The Making Cancer History® Voices Oral History Collection, The University of Texas MD Anderson Cancer Center
The University of Texas MD Anderson Cancer Center - MD Anderson Culture; The Researcher; The Educator; MD Anderson Culture; Education at MD Anderson; Institutional Mission and Values
Robert Bast, MD:
Yes, Khandan Keyomarsi and I, with collaborators at UT Health have been putting together a graduates program in Clinical and Translational Science. This includes not only a graduate program for PhDs, but also master’s and PhD degrees for MD’s who’ve finished their medical training. For both groups, the challenge is to develop a translational habit of thinking.
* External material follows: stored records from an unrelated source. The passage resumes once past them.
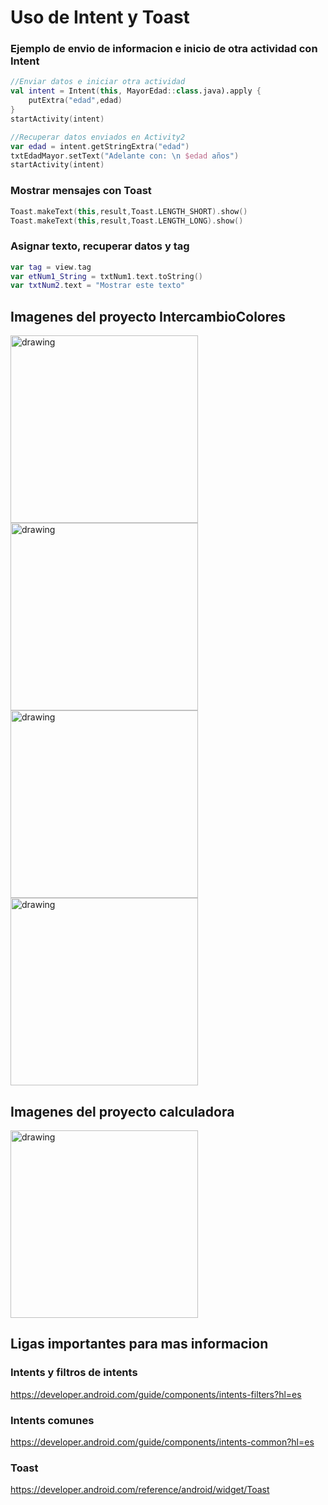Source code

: # Uso de Intent y Toast

### Ejemplo de envio de informacion e inicio de otra actividad con Intent

```kotlin
//Enviar datos e iniciar otra actividad
val intent = Intent(this, MayorEdad::class.java).apply {
    putExtra("edad",edad)
}
startActivity(intent)
```

```kotlin
//Recuperar datos enviados en Activity2
var edad = intent.getStringExtra("edad")
txtEdadMayor.setText("Adelante con: \n $edad años")
startActivity(intent)
```
### Mostrar mensajes con Toast
```kotlin
Toast.makeText(this,result,Toast.LENGTH_SHORT).show()
Toast.makeText(this,result,Toast.LENGTH_LONG).show()
```

### Asignar texto, recuperar datos y tag 
```kotlin
var tag = view.tag
var etNum1_String = txtNum1.text.toString()
var txtNum2.text = "Mostrar este texto"
```

## Imagenes del proyecto IntercambioColores
<img src="imagenes/cambia_colores3.png" alt="drawing" width="300"/> <img src="imagenes/cambia_colores4.png" alt="drawing" width="300"/>
<img src="imagenes/cambia_colores1.png" alt="drawing" width="300"/> <img src="imagenes/cambia_colores2.png" alt="drawing" width="300"/>

## Imagenes del proyecto calculadora
<img src="imagenes/calculadora.png" alt="drawing" width="300"/>

## Ligas importantes para mas informacion

### Intents y filtros de intents

https://developer.android.com/guide/components/intents-filters?hl=es

### Intents comunes
https://developer.android.com/guide/components/intents-common?hl=es

### Toast
https://developer.android.com/reference/android/widget/Toast


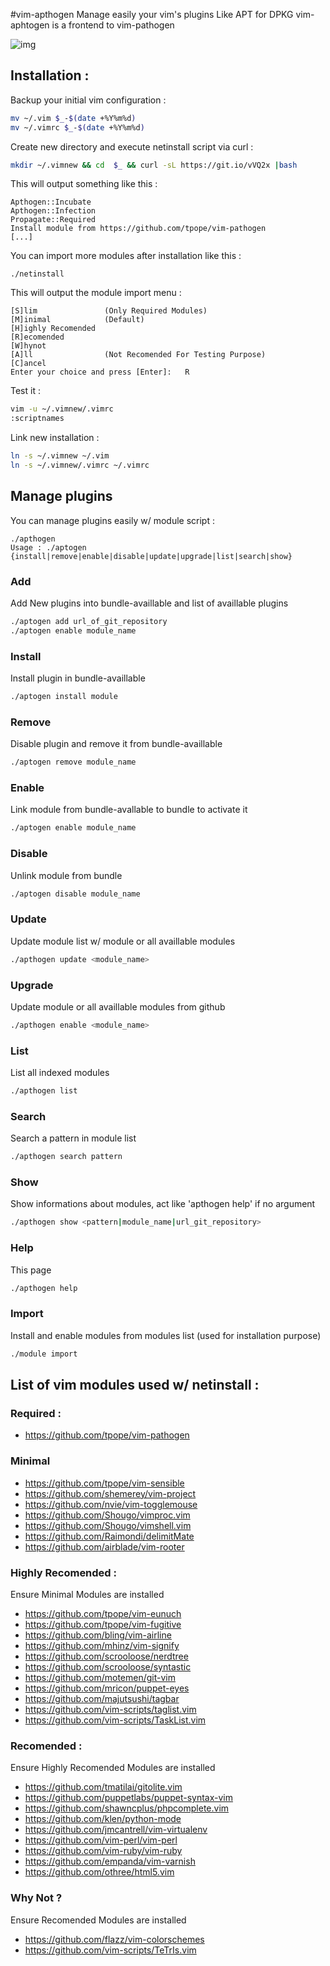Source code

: #vim-apthogen
Manage easily your vim's plugins
Like APT for DPKG vim-aphtogen is a frontend to vim-pathogen 

![img](https://blog.vhalholl.info/wp-content/uploads/2016/04/apthogen-1024x560.png)
## Installation :
Backup your initial vim configuration :
```sh
mv ~/.vim $_-$(date +%Y%m%d)
mv ~/.vimrc $_-$(date +%Y%m%d)
```
Create new directory and execute netinstall script via curl :
```sh
mkdir ~/.vimnew && cd  $_ && curl -sL https://git.io/vVQ2x |bash
```
This will output something like this :
```
Apthogen::Incubate
Apthogen::Infection
Propagate::Required
Install module from https://github.com/tpope/vim-pathogen
[...]
```
You can import more modules after installation like this :
```
./netinstall
```
This will output the module import menu :
```
[S]lim               (Only Required Modules)     
[M]inimal            (Default)
[H]ighly Recomended  
[R]ecomended          
[W]hynot             
[A]ll                (Not Recomended For Testing Purpose)
[C]ancel
Enter your choice and press [Enter]:   R
```
Test it :
```sh
vim -u ~/.vimnew/.vimrc
:scriptnames
```
Link new installation :
```sh
ln -s ~/.vimnew ~/.vim
ln -s ~/.vimnew/.vimrc ~/.vimrc
```
## Manage plugins
You can manage plugins easily w/ module script :
```
./apthogen 
Usage : ./aptogen {install|remove|enable|disable|update|upgrade|list|search|show}
```
### Add
Add New plugins into bundle-availlable and list of availlable plugins
```sh
./aptogen add url_of_git_repository
./aptogen enable module_name
```
### Install
Install plugin in bundle-availlable
```sh
./aptogen install module
```
### Remove
Disable plugin and remove it from bundle-availlable
```sh
./aptogen remove module_name
```
### Enable
Link module from bundle-avallable to bundle to activate it
```sh
./aptogen enable module_name
```
### Disable
Unlink module from bundle
```sh
./aptogen disable module_name
```
### Update
Update module list w/ module or all availlable modules
```sh
./apthogen update <module_name>
```
### Upgrade
Update module or all availlable modules from github
```sh
./apthogen enable <module_name>
```
### List
List all indexed modules
```sh
./apthogen list
```
### Search
Search a pattern in module list
```sh
./apthogen search pattern
```
### Show 
Show informations about modules, act like 'apthogen help' if no argument
```sh
./apthogen show <pattern|module_name|url_git_repository>
```
### Help
This page
```sh
./apthogen help
```
### Import
Install and enable modules from modules list (used for installation purpose)
```sh
./module import
```
## List of vim modules used w/ netinstall : 
### Required :
* https://github.com/tpope/vim-pathogen

### Minimal
* https://github.com/tpope/vim-sensible
* https://github.com/shemerey/vim-project
* https://github.com/nvie/vim-togglemouse
* https://github.com/Shougo/vimproc.vim
* https://github.com/Shougo/vimshell.vim
* https://github.com/Raimondi/delimitMate
* https://github.com/airblade/vim-rooter

### Highly Recomended :
Ensure Minimal Modules are installed
* https://github.com/tpope/vim-eunuch
* https://github.com/tpope/vim-fugitive
* https://github.com/bling/vim-airline
* https://github.com/mhinz/vim-signify
* https://github.com/scrooloose/nerdtree
* https://github.com/scrooloose/syntastic
* https://github.com/motemen/git-vim
* https://github.com/mricon/puppet-eyes
* https://github.com/majutsushi/tagbar
* https://github.com/vim-scripts/taglist.vim
* https://github.com/vim-scripts/TaskList.vim

### Recomended :
Ensure Highly Recomended Modules are installed
* https://github.com/tmatilai/gitolite.vim
* https://github.com/puppetlabs/puppet-syntax-vim
* https://github.com/shawncplus/phpcomplete.vim
* https://github.com/klen/python-mode
* https://github.com/jmcantrell/vim-virtualenv
* https://github.com/vim-perl/vim-perl
* https://github.com/vim-ruby/vim-ruby
* https://github.com/empanda/vim-varnish
* https://github.com/othree/html5.vim

### Why Not ?
Ensure Recomended Modules are installed
* https://github.com/flazz/vim-colorschemes
* https://github.com/vim-scripts/TeTrIs.vim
So that, if you make a discovery in the laboratory, you don’t just stop there and figure out what journal you’re going to send it to, but ask yourself, okay, if this is really going to impact on better diagnosis or treatment or both, what would I have to do to get there? One of our jobs as an institution is to provide an environment where it’s possible to make that kind of translation possible. It means getting the right people. It means giving them enough time. It means having focused programs of smart investment, in terms of getting their potential discoveries to a point where they can be picked up by biotech or pharma or diagnostic companies. IACS is one great example of how that could work for pharmaceutical products.
Tacey A. Rosolowski, PhD:
But it sounds as though fostering that translational habit of thinking, you know, really is embedding a different kind of element in the culture. I mean, it’s an—the theme has been there since the very beginning, but it sounds as though, you know, making it very pervasive is really, really key.
Robert Bast, MD:
We need to plan clinical trials so that no matter how a trial turns out, it tells you what you need to do with the next trial. We need to take into account the heterogeneity of cancer. Some investigators have to be discovering new genes that are driving cancer at the most fundamental level. Other investigators have to be working with pharmaceutical companies to see if they can find the right inhibitor for combinations of different agents. We need to figure out what combinations make sense for different patients.
Bast, Robert C. Jr., MD and Rosolowski, Tacey A. PhD, "Chapter 24: Establishing a Habit of Translational Thinking" (2014). Interview Chapters. 461.